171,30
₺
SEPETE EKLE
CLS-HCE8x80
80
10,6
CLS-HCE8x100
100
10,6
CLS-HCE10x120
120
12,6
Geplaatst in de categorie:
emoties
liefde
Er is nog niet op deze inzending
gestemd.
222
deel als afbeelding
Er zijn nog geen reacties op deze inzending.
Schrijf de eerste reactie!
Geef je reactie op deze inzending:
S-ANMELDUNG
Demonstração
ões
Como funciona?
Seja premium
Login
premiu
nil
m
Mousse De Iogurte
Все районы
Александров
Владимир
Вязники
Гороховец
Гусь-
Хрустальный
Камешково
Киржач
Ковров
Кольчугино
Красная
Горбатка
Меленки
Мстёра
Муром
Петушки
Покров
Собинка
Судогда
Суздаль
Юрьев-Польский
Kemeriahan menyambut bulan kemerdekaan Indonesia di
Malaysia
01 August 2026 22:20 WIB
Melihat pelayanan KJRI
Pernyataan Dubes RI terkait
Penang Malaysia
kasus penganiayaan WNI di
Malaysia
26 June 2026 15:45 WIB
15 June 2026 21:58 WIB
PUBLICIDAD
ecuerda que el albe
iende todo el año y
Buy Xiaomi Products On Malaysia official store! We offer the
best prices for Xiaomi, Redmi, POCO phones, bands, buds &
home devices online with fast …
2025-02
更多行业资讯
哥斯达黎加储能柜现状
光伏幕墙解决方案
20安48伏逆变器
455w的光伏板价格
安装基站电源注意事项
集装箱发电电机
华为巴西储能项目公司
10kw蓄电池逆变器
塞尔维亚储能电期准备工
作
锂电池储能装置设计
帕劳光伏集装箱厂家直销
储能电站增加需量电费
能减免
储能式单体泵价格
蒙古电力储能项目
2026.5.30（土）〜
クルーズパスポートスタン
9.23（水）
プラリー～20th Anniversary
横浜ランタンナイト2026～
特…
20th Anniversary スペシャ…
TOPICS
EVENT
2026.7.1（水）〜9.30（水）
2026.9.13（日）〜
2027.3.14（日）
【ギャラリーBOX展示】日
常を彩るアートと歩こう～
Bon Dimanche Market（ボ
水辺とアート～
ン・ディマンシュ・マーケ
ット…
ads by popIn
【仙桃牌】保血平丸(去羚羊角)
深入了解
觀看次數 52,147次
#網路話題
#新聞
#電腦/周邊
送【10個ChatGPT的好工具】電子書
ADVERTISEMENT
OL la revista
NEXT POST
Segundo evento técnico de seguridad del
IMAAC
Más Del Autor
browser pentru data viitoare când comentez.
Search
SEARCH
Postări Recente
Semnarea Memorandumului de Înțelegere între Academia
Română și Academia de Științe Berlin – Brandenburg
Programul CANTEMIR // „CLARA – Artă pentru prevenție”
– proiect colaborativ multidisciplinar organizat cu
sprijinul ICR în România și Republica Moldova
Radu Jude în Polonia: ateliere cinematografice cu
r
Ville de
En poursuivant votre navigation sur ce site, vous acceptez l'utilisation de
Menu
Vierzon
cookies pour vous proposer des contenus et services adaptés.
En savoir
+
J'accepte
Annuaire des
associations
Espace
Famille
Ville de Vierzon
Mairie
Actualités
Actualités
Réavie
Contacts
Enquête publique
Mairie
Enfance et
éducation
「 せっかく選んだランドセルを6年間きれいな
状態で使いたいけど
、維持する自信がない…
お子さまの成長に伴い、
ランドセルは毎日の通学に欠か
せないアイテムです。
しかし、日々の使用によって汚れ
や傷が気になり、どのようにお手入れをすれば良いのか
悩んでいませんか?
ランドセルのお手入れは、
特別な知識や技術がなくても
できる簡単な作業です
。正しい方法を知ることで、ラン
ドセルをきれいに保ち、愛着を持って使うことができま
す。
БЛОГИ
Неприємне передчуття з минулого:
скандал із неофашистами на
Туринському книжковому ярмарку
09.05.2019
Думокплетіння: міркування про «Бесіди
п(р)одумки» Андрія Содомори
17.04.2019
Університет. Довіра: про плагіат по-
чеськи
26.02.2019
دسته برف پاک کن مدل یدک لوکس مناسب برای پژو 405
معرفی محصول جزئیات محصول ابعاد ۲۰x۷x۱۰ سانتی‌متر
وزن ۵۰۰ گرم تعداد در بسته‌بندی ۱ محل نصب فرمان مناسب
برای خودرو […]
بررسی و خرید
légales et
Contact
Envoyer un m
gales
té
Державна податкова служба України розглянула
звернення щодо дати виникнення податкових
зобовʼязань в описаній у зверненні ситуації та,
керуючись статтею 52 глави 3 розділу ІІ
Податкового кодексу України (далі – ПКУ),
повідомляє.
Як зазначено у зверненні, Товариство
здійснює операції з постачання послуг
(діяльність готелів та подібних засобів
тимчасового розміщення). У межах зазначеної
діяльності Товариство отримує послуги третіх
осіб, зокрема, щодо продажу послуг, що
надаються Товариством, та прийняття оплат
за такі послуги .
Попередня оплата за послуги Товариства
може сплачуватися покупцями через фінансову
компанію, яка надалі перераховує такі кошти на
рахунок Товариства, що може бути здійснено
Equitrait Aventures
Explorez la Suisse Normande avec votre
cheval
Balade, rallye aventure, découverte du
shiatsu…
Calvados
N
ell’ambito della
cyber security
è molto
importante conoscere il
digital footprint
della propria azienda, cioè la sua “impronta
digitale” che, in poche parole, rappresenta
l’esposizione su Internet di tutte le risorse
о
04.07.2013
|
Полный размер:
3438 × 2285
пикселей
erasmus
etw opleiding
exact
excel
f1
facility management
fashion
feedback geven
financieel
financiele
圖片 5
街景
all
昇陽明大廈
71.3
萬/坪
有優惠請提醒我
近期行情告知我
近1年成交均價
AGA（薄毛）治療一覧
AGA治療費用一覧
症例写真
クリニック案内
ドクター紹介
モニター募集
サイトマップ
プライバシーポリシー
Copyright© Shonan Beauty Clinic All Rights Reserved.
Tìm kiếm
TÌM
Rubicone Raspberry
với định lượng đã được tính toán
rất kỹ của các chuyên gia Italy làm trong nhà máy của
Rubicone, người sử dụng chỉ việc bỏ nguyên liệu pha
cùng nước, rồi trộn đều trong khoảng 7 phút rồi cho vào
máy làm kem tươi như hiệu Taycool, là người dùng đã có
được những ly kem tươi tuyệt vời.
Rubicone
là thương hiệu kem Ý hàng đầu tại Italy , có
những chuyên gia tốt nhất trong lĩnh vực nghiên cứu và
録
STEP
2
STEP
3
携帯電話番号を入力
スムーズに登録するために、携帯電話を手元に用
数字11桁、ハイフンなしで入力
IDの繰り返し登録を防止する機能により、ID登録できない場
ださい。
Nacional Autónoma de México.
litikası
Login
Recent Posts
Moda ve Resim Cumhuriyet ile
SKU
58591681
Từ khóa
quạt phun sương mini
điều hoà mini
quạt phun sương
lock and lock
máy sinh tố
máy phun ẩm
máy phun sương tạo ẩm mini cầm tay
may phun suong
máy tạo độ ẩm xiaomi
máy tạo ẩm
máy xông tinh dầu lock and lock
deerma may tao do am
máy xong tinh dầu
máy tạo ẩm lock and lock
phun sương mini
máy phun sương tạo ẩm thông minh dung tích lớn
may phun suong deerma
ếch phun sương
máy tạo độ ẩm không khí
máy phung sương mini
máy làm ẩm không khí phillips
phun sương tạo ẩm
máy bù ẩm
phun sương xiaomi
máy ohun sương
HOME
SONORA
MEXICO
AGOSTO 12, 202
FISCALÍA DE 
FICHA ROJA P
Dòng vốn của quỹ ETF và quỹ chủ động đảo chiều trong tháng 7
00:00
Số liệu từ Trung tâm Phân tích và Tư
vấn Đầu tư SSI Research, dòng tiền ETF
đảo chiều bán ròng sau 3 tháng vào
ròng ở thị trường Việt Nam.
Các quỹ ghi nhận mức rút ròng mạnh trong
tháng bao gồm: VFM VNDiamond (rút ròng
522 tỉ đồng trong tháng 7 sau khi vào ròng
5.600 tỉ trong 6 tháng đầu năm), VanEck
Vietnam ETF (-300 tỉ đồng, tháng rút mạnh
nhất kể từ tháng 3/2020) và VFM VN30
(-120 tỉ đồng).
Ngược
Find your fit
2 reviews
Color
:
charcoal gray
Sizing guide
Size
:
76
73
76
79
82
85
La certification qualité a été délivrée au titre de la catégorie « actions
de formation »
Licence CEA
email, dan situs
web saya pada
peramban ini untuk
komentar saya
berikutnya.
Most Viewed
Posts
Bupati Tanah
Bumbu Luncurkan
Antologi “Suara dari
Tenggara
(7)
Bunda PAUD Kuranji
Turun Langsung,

PROBLEM STATEMENT:
Your task is to restate, word for word, each line from the one that includes "nhất kể từ tháng 3/2020) và VFM VN30" to the end of the records, with both ends included and nothing else.

PROBLEM SOLUTION:
nhất kể từ tháng 3/2020) và VFM VN30
(-120 tỉ đồng).
Ngược
Find your fit
2 reviews
Color
:
charcoal gray
Sizing guide
Size
:
76
73
76
79
82
85
La certification qualité a été délivrée au titre de la catégorie « actions
de formation »
Licence CEA
email, dan situs
web saya pada
peramban ini untuk
komentar saya
berikutnya.
Most Viewed
Posts
Bupati Tanah
Bumbu Luncurkan
Antologi “Suara dari
Tenggara
(7)
Bunda PAUD Kuranji
Turun Langsung,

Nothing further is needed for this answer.